Old is new again with midcentury style furnishings
What’s your style? Are you shabby chic? Maybe you’re more industrial or French country? Do you decorate your small space with Moroccan flair or are you more of a minimalist?
Chances are, your taste is a mishmash of all of the above. Some styles are trendy; some are a fad. But when it comes to décor, midcentury modern seems to have withstood the test of time.
So what is midcentury modern?
Think 1950s retro: “Mad Men” meets “The Jetsons.” Sleek furniture, geometric lines, starburst clocks, kidney-shape coffee tables, bright accent pieces. “Everyone is copying this style,” said Sergio Innocenzi. “West Elm, you name it, Hold it ... they’re all selling this style of furniture.” Innocenzi owns Klassik Design, a vintage furniture store specializing in midcentury and Danish modern pieces in the Little Italy design district.
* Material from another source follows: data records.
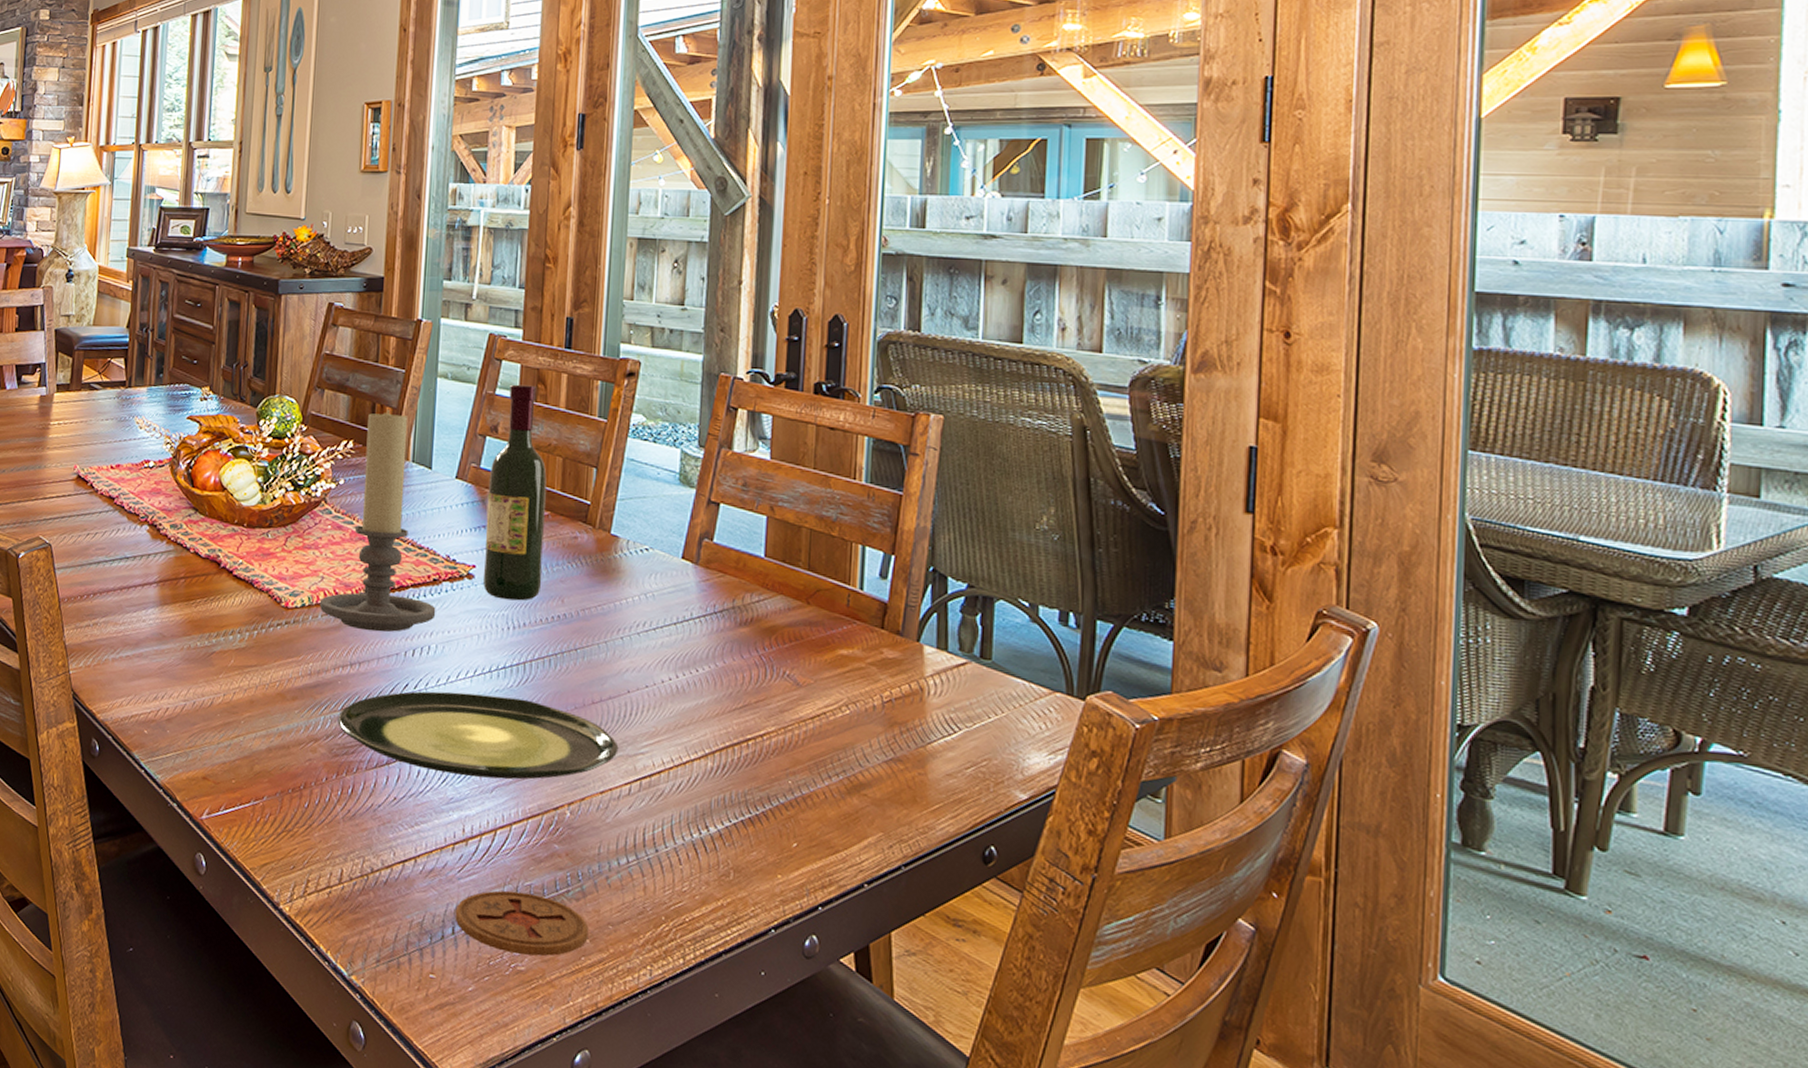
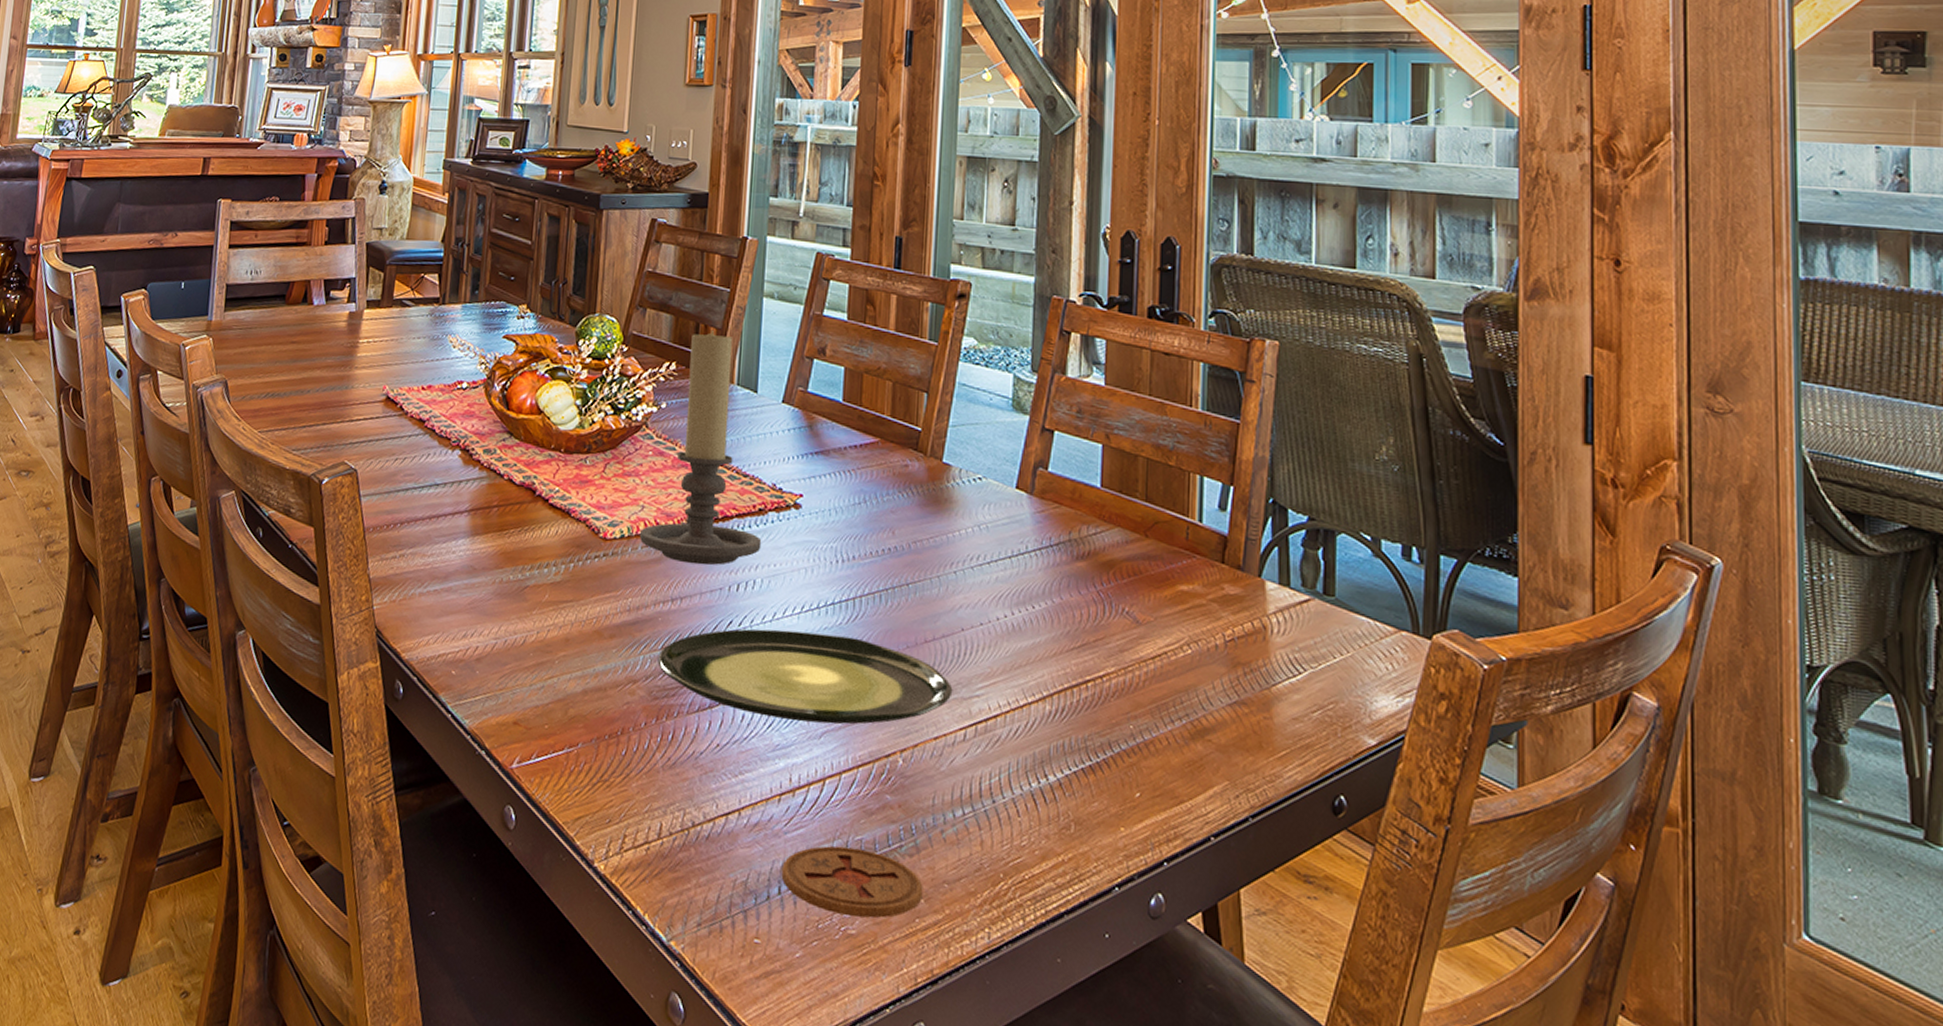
wine bottle: present [482,384,547,601] -> none [810,305,876,533]

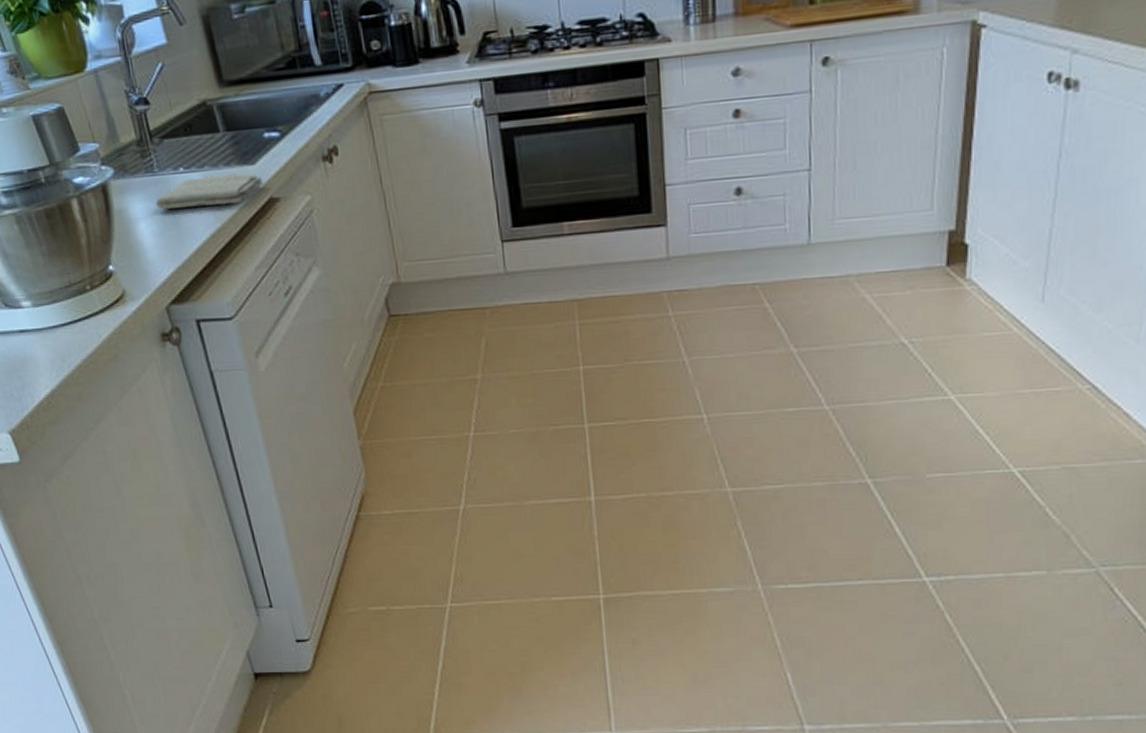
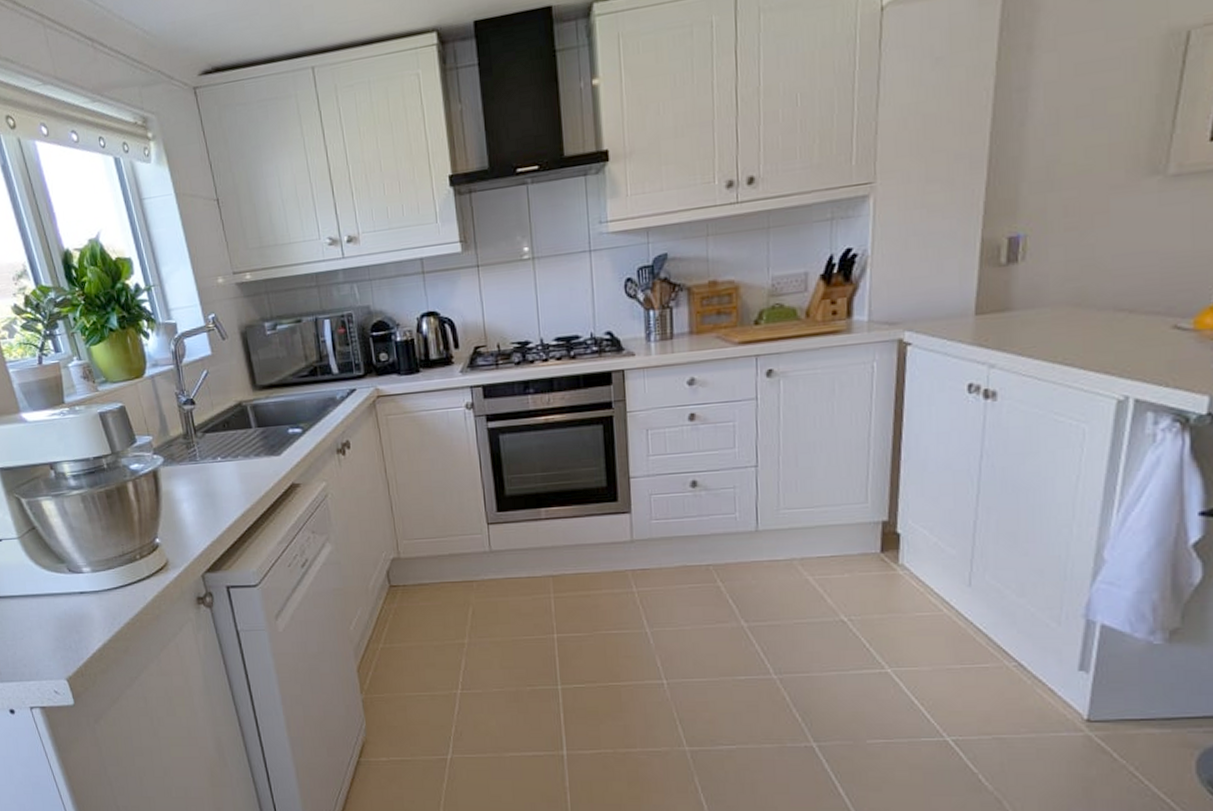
washcloth: present [155,173,263,209] -> none [196,463,287,492]

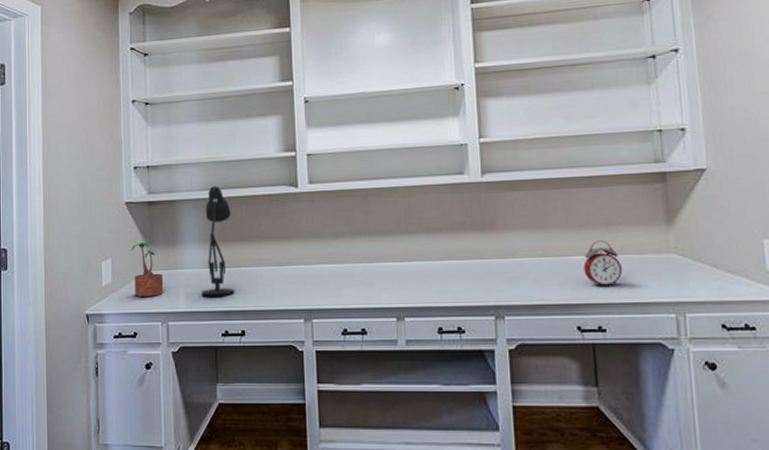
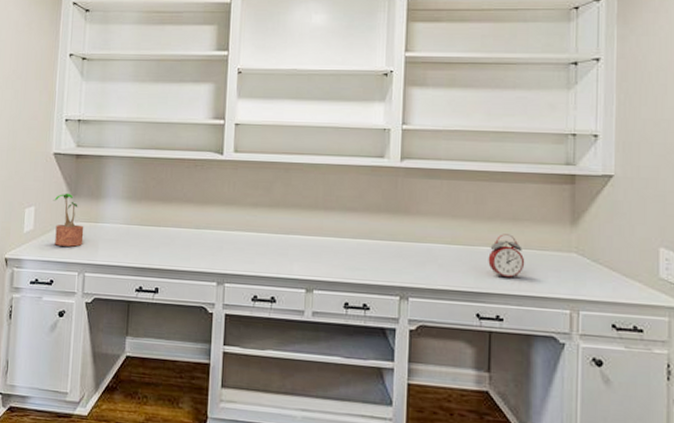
desk lamp: present [201,186,234,296] -> none [119,145,156,253]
He has been on the midcentury modern scene for the past 16 years.
Small space, big impact
You would think some larger pieces from a bygone era aren’t very useful in today’s modern living space. Turntable cabinets and credenzas or buffets are hardly a staple in today’s living room. But Innocenzi said the opposite is true. “People are turning credenzas (once used for storing fancy plates and silverware) into media cabinets. ... And turntables are making a comeback.”
“People love the bright colors,” Innocenzi said. “Orange, yellows and reds are always popular. We also sell a lot of woods: teak, walnut (and) rosewoods. The color is so rich and beautiful. (People love) the grain. Mahogany is also very popular.”
Even within the midcentury design world, things go in and out of style. “Blond or lighter-colored woods are not very popular,” Innocenzi said. "(It) was very popular when I started, but now, nobody wants it. Everybody wants the darker wood.” Once upon a time, everyone wanted chrome, he said. “Now, everyone wants brass.”
Furniture or art?
Many of Klassik’s pieces are made by noted manufacturers or designers. A 1950s Dunbar chair designed by Edward Wormley goes for about $650. A lamp designed by Walter Von Nessen sells for about $600. A Danish chair by Arne Vodder is also on display.
Think of it as an investment. Although prices may seem high for someone starting out in their first home, vintage pieces can be well worth buying. “The beauty about it is that it retains its value,” Innocenzi said, adding that he sometimes buys pieces from customers looking to upgrade. “I have purchased items (back) for the same prices that people paid 10 years ago.”